# Evaluate a trained model

Setup for tqdm widgets: https://ipywidgets.readthedocs.io/en/stable/user_install.html#installing-the-jupyterlab-extension

In [None]:
%reload_ext autoreload
%autoreload 2

import os
from pathlib import Path
import pickle
import shutil
import sys
from typing import List

import azureml.core
from azureml.core import Experiment, Workspace
from azureml.core.dataset import Dataset
from azureml.core.run import Run
import glob2
import numpy as np
import pandas as pd
from PIL import Image
import matplotlib.pyplot as plt
%matplotlib inline
from ipywidgets import interact, interactive, fixed, interact_manual
import ipywidgets as widgets
from IPython.display import display
import tensorflow as tf
from tensorflow.keras.models import load_model
from tqdm.notebook import tqdm
from IPython.display import display, HTML

print("Azure ML SDK Version: ", azureml.core.VERSION)

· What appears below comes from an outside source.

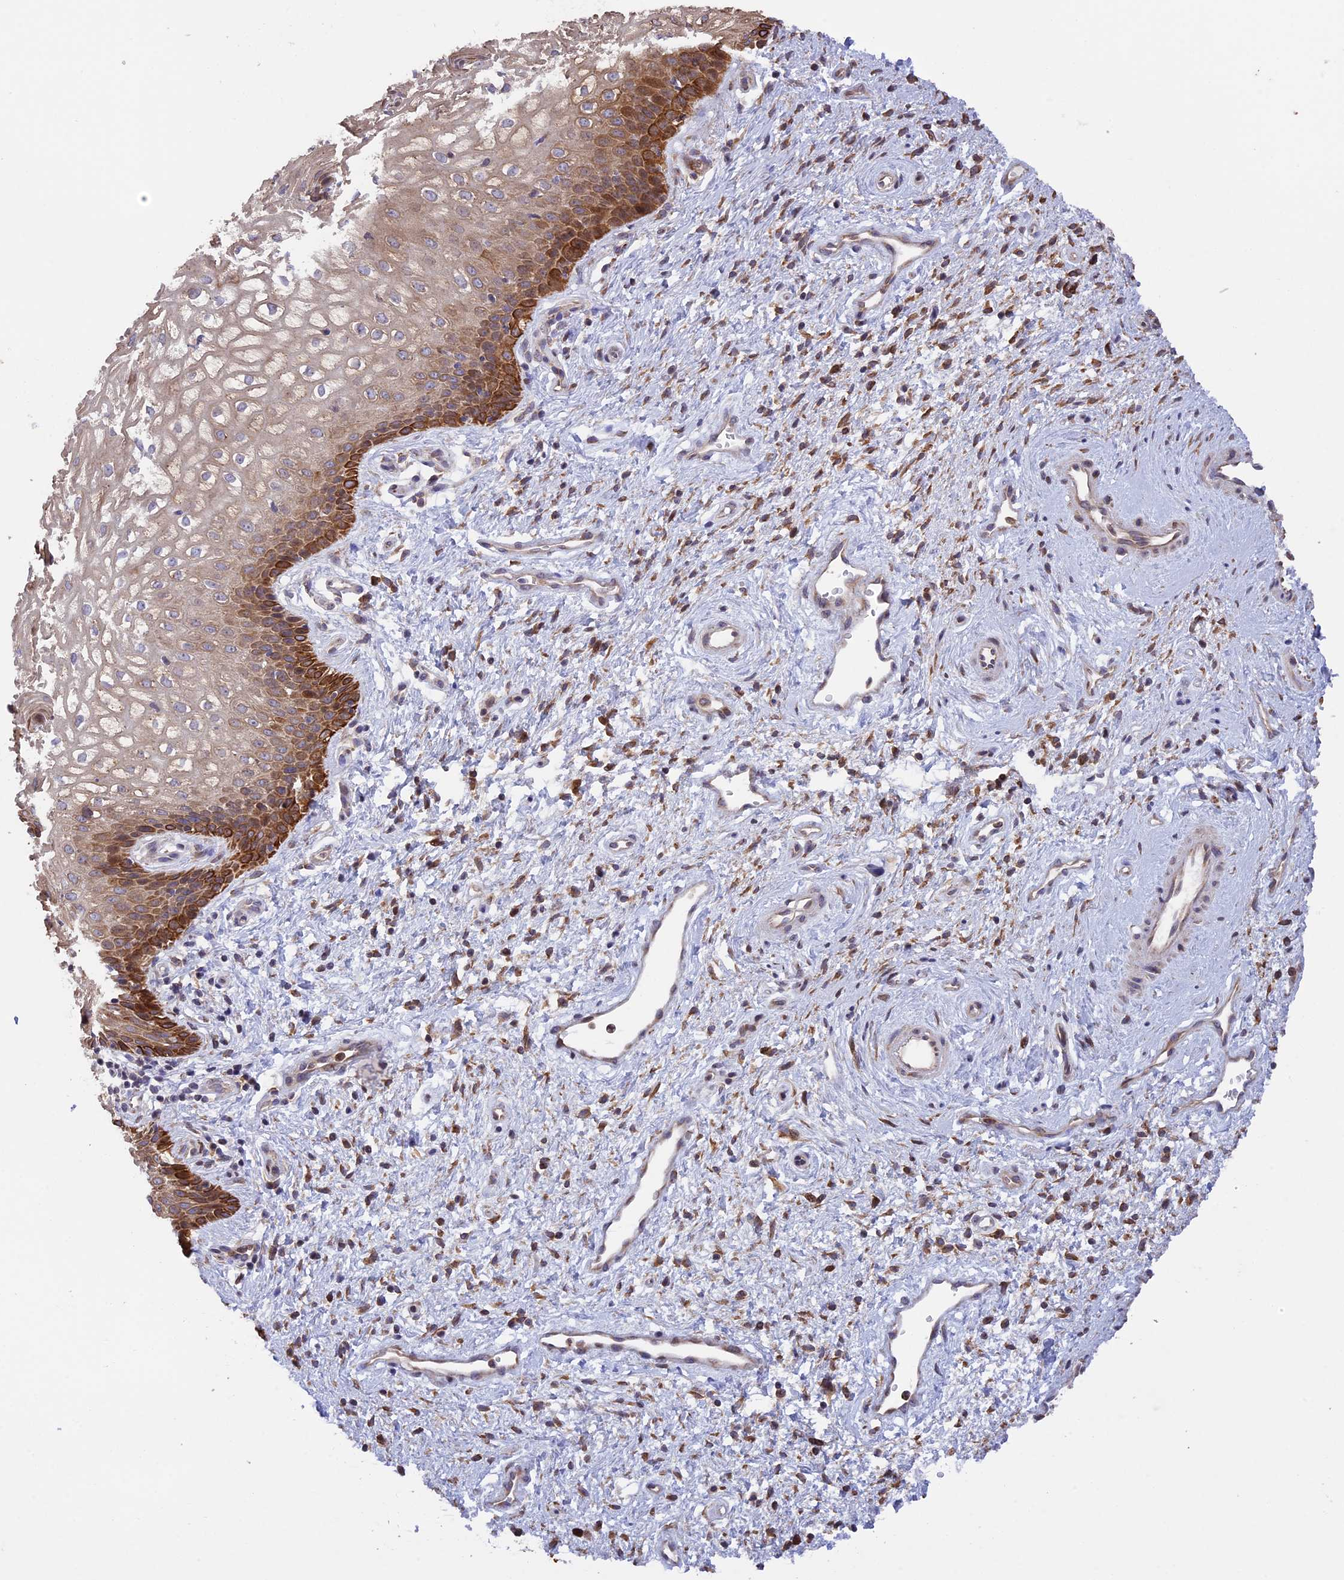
{"staining": {"intensity": "strong", "quantity": "25%-75%", "location": "cytoplasmic/membranous"}, "tissue": "vagina", "cell_type": "Squamous epithelial cells", "image_type": "normal", "snomed": [{"axis": "morphology", "description": "Normal tissue, NOS"}, {"axis": "topography", "description": "Vagina"}], "caption": "A histopathology image of human vagina stained for a protein exhibits strong cytoplasmic/membranous brown staining in squamous epithelial cells.", "gene": "DMRTA2", "patient": {"sex": "female", "age": 34}}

sys.path.append(str(Path(os.getcwd()).parent / 'src'))
from eval_utils import calculate_performance, CODE_TO_SCANTYPE, CONFIG, MODEL_CKPT_FILENAME, REPO_DIR, preprocess_targets, preprocess_depthmap, preprocess, extract_qrcode, extract_scantype, avgerror

sys.path.append(str(REPO_DIR / 'src/common/model_utils'))
from preprocessing_multiartifact2 import create_multiartifact_samples
from preprocessing_multiartifact2_multiartifact import create_multiartifact_sample

In [None]:
print(REPO_DIR)
DATA_DIR = REPO_DIR / 'data' if Run.get_context().id.startswith("OfflineRun") else Path(".")
print(DATA_DIR)

### Select the  model to be evaluated from workspace

In [None]:
workspace = Workspace.from_config()

# RUN_ID = 'q3-depthmapmultiartifactlatefusion-plaincnn-height-95k_1614066635_8c470f0a'
# RUN_NUMBER = 4

RUN_ID = 'q3-depthmapmultiartifactlatefusion-plaincnn-height-95k_1614177517_ecd7b6e2'
RUN_NUMBER = 6


EXPERIMENT = "_".join(RUN_ID.split('_')[:-2])
OUTPUT_DIR = f'data/logs/q3-depthmapmultiartifact-plaincnn-height-95k/run_{RUN_NUMBER}/'

### Download the models on your local system for evaluation

In [None]:
# Download model
print(f"Downloading model from {RUN_ID}")
previous_experiment = Experiment(workspace=workspace, name=EXPERIMENT)
previous_run = Run(previous_experiment, RUN_ID)
model_fpath = DATA_DIR / "pretrained" / RUN_ID
previous_run.download_files(f"outputs/{MODEL_CKPT_FILENAME}", model_fpath)

In [None]:
# Debug with local model
# model_fpath = DATA_DIR / 'outputs' / MODEL_CKPT_FILENAME

### Load the models

In [None]:
model_fpath

In [None]:
model = load_model(f'{model_fpath}/outputs/{MODEL_CKPT_FILENAME}')
# summarize model.
# model.summary()

### Show a sample from the testset

In [None]:
# Clean: anon-depthmap-testset
# DATASET_DIR = DATA_DIR / "anon-depthmap-testset" / "scans"  # locally
# DATASET_DIR = Path('/mnt/datasets/depthmap_testset') / "scans"  # on VM

# Unclean: anon-realtime-testdata
# DATASET_DIR = DATA_DIR / "anon-realtime-testdata" / "depthmaps" # locally
DATASET_DIR = Path('/mnt/datasets/realtime_evaluation') / "depthmaps" # on VM

In [None]:
paths = DATASET_DIR / "1585015607-01sk32pthg/100/pc_1585015607-01sk32pthg_1591875909425_100_000.p"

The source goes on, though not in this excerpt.